2001 certainly did not wind up the way any of us thought. But it was the first time I was part a corporate culture that had something other than a negative effect on the individuals within it. And, because I am slow on the uptake, I wasn’t really aware that this was why the team I was on was as successful as it was until much, much later. Having recently left my first career in college admissions, I had no exposure to corporate life (if you’ve not spent any time in a collegiate organization as an employee, you’ll just have to take my word for it: despite the recent shifts at this level of academia, it is in no way, shape or form related to the real world). What I found in my first foray into the wild world of software sales was a team of “telesales” reps (we’d call it biz dev today) lead by a gentleman who was also relatively new to the industry (I would find out later). His team, supporting the regional sales teams out in the field, played an essential and challenging role in the sales cycle. Our job was to vet out prospects and their organizations to see if there was a potential fit for our mainframe performance and monitoring software. To put it another way: we hammered the phones all day long.
There is no glamour in this role. You are measured in dials per hour, real conversations per day, and verified lead counts. It is a role that easily slips into management by metrics, and far too often does. Not this team. We’d all go out to grab lunch, and we’d all bring it back to eat in our break area together. Every. Day.

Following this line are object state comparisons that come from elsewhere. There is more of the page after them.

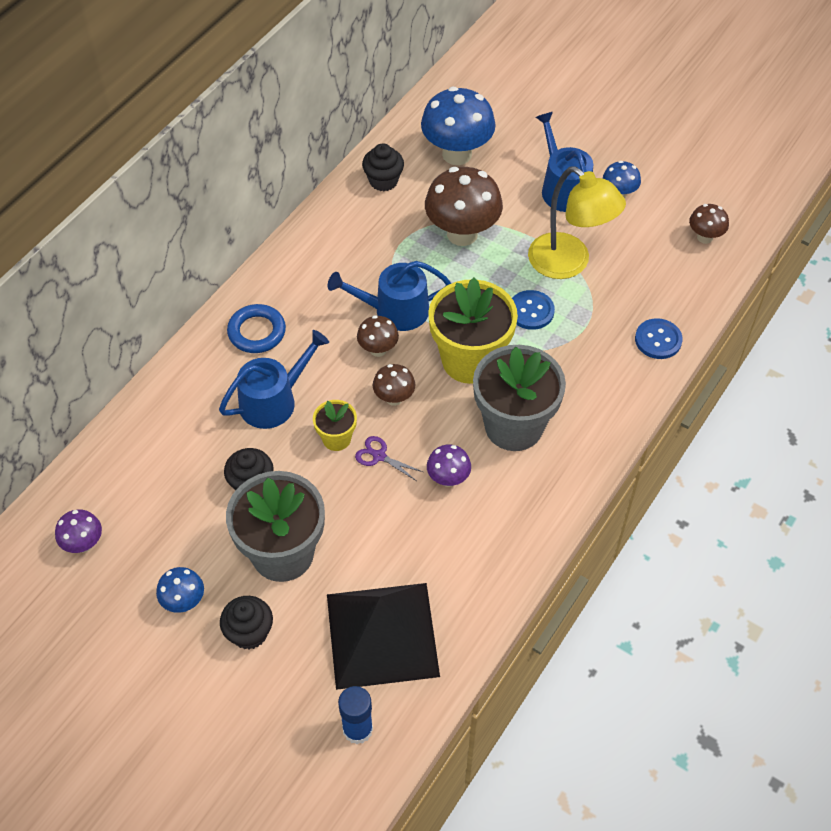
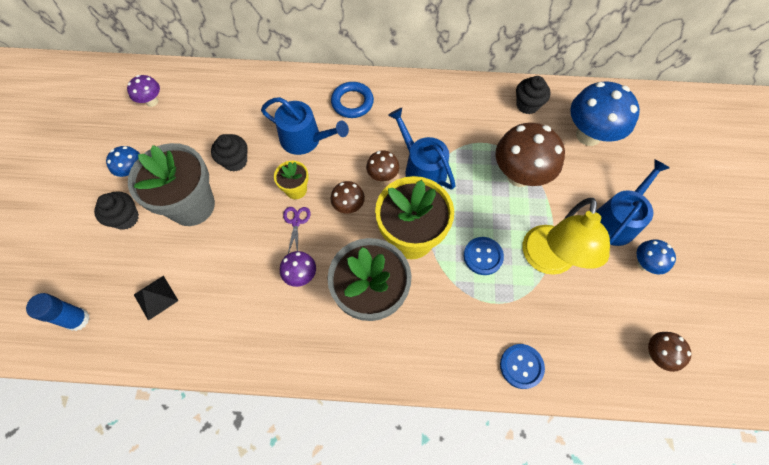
camera: 60 degrees right, 10 degrees up
(382, 634) = (156, 297): black pyramid -> black pyramid, size x0.43

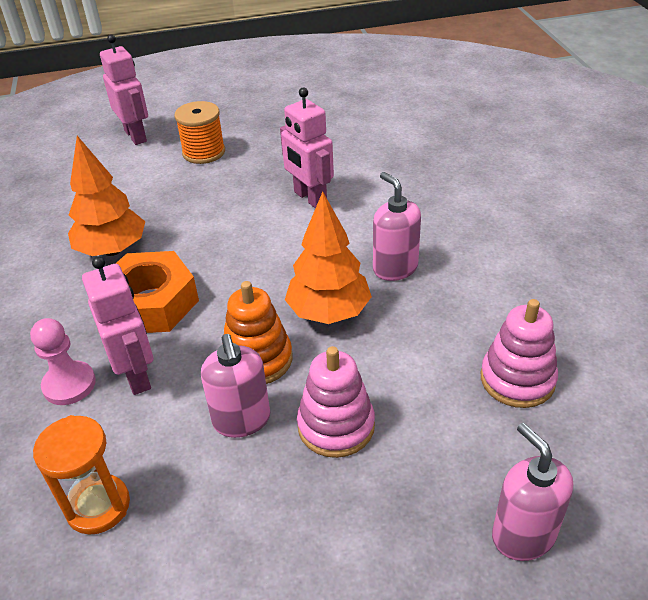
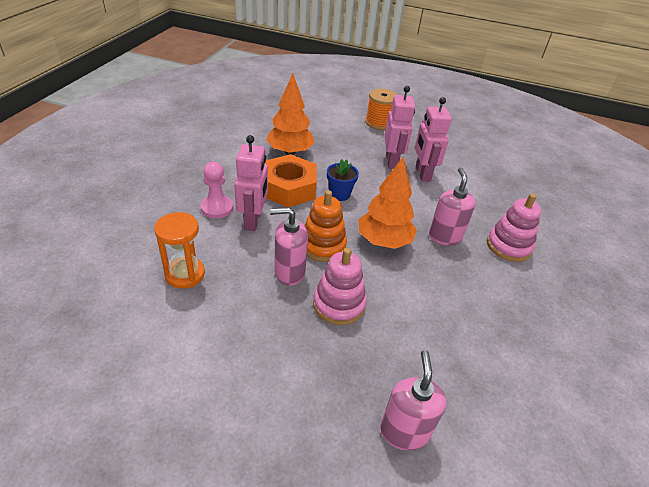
camera: 25 degrees right, 0 degrees up
(136, 136) = (348, 99): pink robot -> pink robot (392, 162)
(226, 277) = (339, 194): none -> blue flower pot
(242, 420) = (289, 272): pink soap dispenser -> pink soap dispenser turned 75 degrees clockwise
(517, 379) = (474, 341): pink stacking toy -> pink stacking toy (508, 246)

And if we didn’t bring lunch back, it was because we all went out together. We’d share stories of comic conversations and devastating rejections. We’d compare tallies and chide one another for gaffs. And we never missed a commission check. Never. Not once. We all made a boatload of money2.

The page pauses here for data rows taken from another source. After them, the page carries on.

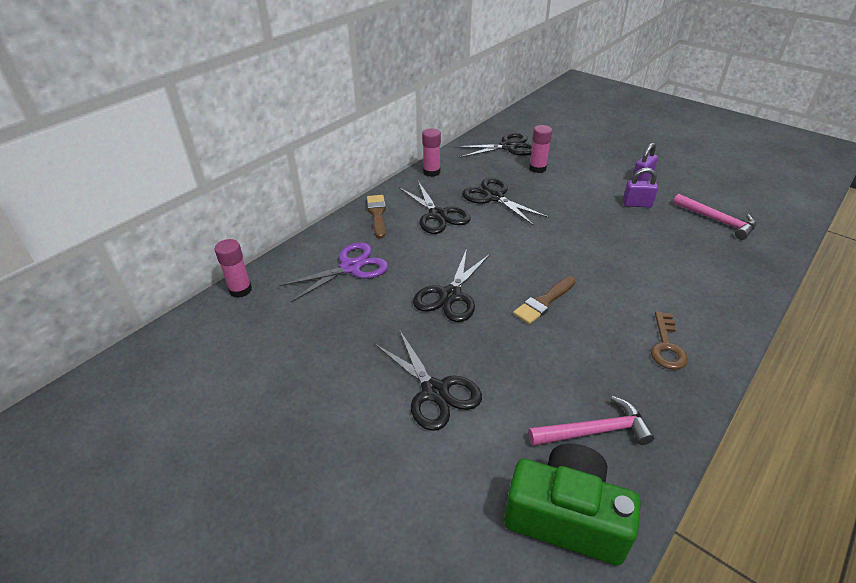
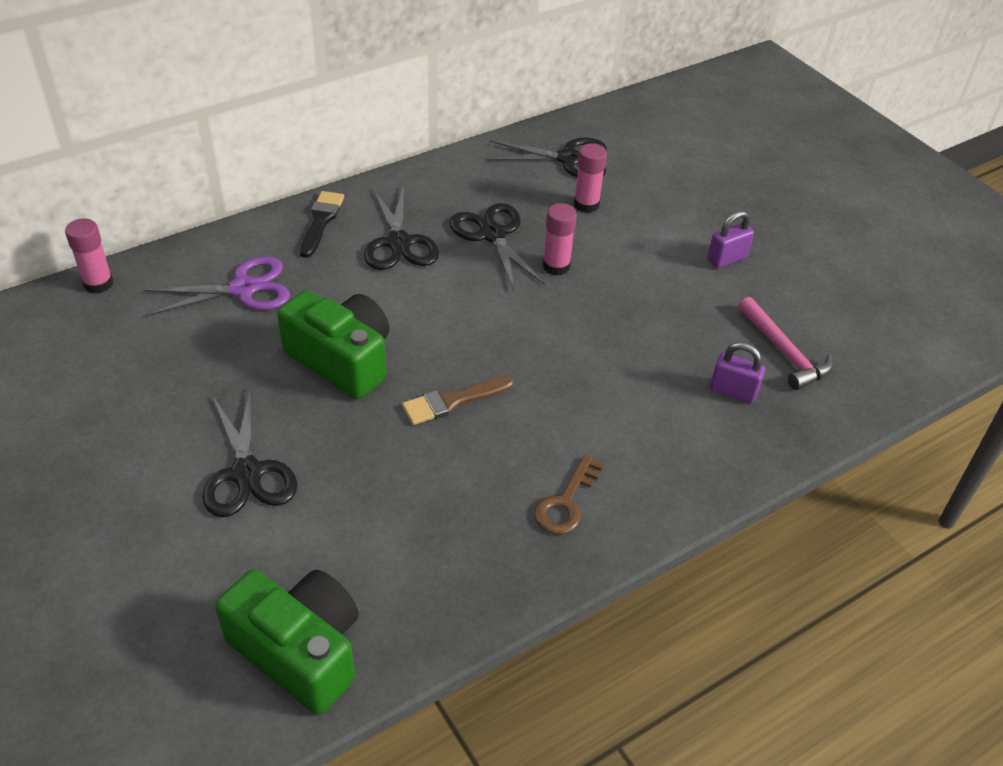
camera: 15 degrees right, 5 degrees up
(377, 214) = (321, 221): brown brush -> black brush
(431, 172) = (433, 174): pink glue stick -> pink glue stick (556, 266)
(450, 295) = (342, 360): black scissors -> green camera
(595, 431) = (398, 574): pink hammer -> none
(637, 204) = (687, 296): purple padlock -> purple padlock (733, 391)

Why were we successful? It’s easy to point to the culture, dismissively. “Oh, we had a great team, the culture was the best…” is easy to say and then move on to the next topic of conversation when discussing past career highlights with friends; however, when positive culture is present, great things occur3. How was our team able to succeed, despite being as wildly different as possible (we were black, white, female, male, deeply religious, adamantly agnostic, college grads, first career, third career, retired Army Ranger, Southern, New Englander, and on and on)?

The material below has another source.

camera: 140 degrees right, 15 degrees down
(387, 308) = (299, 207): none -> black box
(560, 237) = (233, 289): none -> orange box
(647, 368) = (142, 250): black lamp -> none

We were well trained and encouraged to expand our knowledge regularly
Performance standards were well documented and communicated
Successes were public, failures and misses were private
Questions were expected, assumptions not tolerated
Collaboration was not seen as conflicting with competition
We agreed tacitly that this was The Way4. But why? Because our leader was just that: our Leader. His title was Director (I think? Memory is fuzzy, but I’m playing golf with him this week, so I might add a clarifying addendum), reporting into the VP of Sales. His function was that of a manager, designed by origination chart to focus on metrics and outputs – the dials, the lead gen, the conversions. He instead, through intuition and introspection (and being the most wicked smart person I know), LED the team. His approach combined continuous education, observation, encouragement, and cross-team collaboration. This last is one of the most overused phrases in resumes, more often than not indicating that the user once had a passing conversation with someone form the other side of the hall while waiting for the coffee to finish brewing. When I use it here, I mean our leader worked actively with and created meaningful partnerships with his leadership team, the marketing and product management teams, the lead product developed, the sales engineers, and the support teams. By engaging with them, and offering to lend his knowledge, skills and expertise (and even his voice – he was The Voice of our company when it came to any voice-overs), he showed us what it meant to be fully engaged, and how to do so.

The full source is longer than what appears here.